IndyMac recently sent out 35,000 letters to homeowners offering new loan terms, but more than half the recipients did not respond.

Consumer advocates, lobbyists for the mortgage industry and some legislators showed interest in the governor's ideas but said they wanted to fully review the legislation.

"What the governor has proposed is a good first step," said Assemblyman Ted Lieu (D-Torrance), author of an anti-predatory lending bill that Schwarzenegger vetoed in September.

Lieu said he was heartened that the governor had dusted off portions of his bill that would prevent some future foreclosures by cracking down on state-licensed brokers who put borrowers into loans that they cannot afford.

"I'm pleased that the governor recognizes that banks and mortgage brokers are not capable of regulating themselves," he said. "California has the responsibility and the obligation of raising the standards."

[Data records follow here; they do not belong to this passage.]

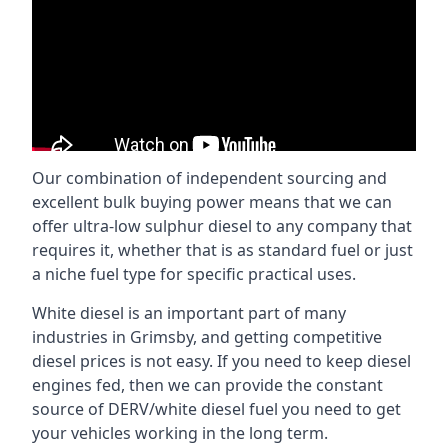
Our combination of independent sourcing and
excellent bulk buying power means that we can
offer ultra-low sulphur diesel to any company that
requires it, whether that is as standard fuel or just
a niche fuel type for specific practical uses.
White diesel is an important part of many
industries in Grimsby, and getting competitive
diesel prices is not easy. If you need to keep diesel
engines fed, then we can provide the constant
source of DERV/white diesel fuel you need to get
your vehicles working in the long term.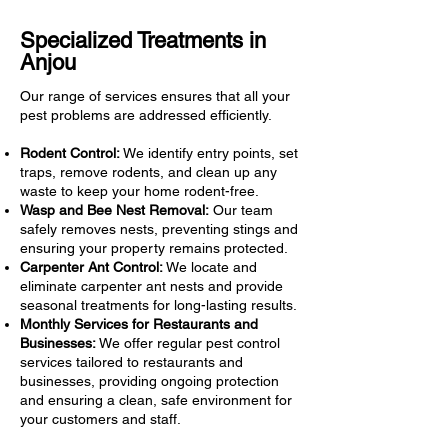
Specialized Treatments in
Anjou
Our range of services ensures that all your
pest problems are addressed efficiently.
Rodent Control:
We identify entry points, set
traps, remove rodents, and clean up any
waste to keep your home rodent-free.
Wasp and Bee Nest Removal:
Our team
safely removes nests, preventing stings and
ensuring your property remains protected.
Carpenter Ant Control:
We locate and
eliminate carpenter ant nests and provide
seasonal treatments for long-lasting results.
Monthly Services for Restaurants and
Businesses:
We offer regular pest control
services tailored to restaurants and
businesses, providing ongoing protection
and ensuring a clean, safe environment for
your customers and staff.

Making the governor's plan work will depend on the administration giving regulators the tools needed to ensure that brokers don't take advantage of borrowers, said Kevin Stein, associate director of the California Reinvestment Coalition, a San Francisco-based group that advocates for consumers and low-income communities.

"There has to be real monitoring and enforcement," he said.

Leaders of the state Senate agreed that Sacramento needed to do more to help strapped homeowners. But they questioned whether the upcoming special session was the right time for action.

The Legislature's immediate focus needs to be on the quest to find new revenues and ways to cut spending to fill an estimated $11.2-billion hole in the current state budget. Schwarzenegger "may have cast this too broadly," Senate President Pro Tem Don Perata (D-Oakland) said.